• PROBLEM DETAILS
For any picture in the lines below, please leave it out and copy the rest exactly.

• DATA EXTRACT
+++
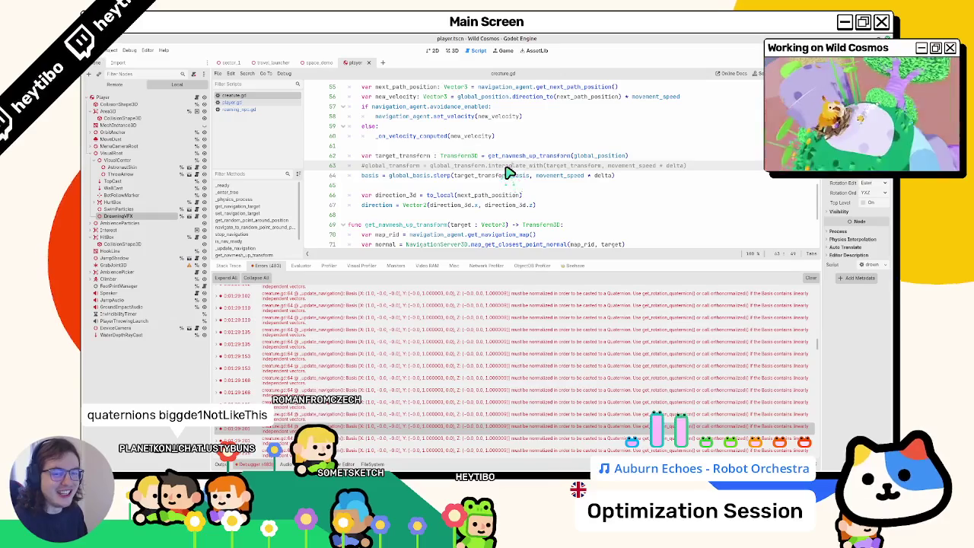
left_click(544, 180)
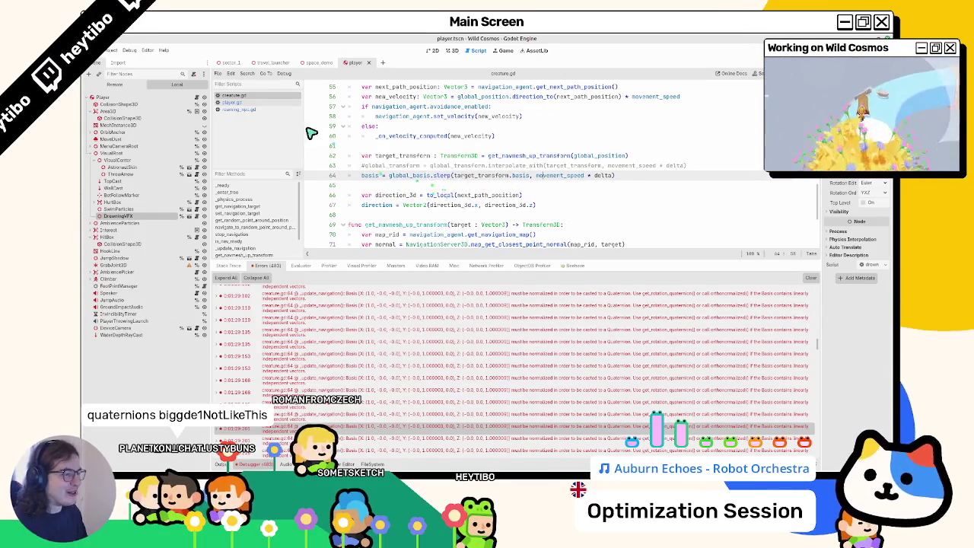
left_click(247, 103)
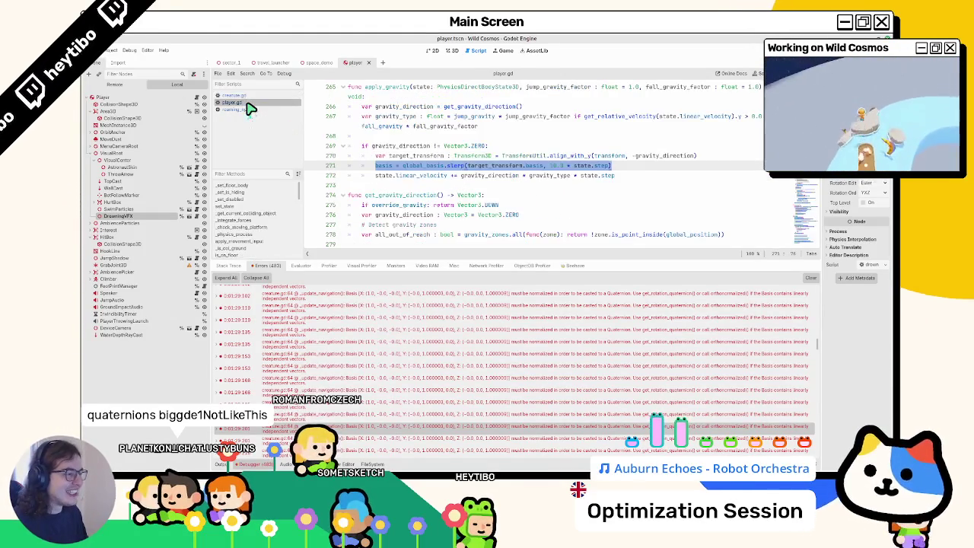
double_click(609, 155)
+++
• TASK SOLUTION
left_click(544, 180)
left_click(247, 103)
double_click(609, 155)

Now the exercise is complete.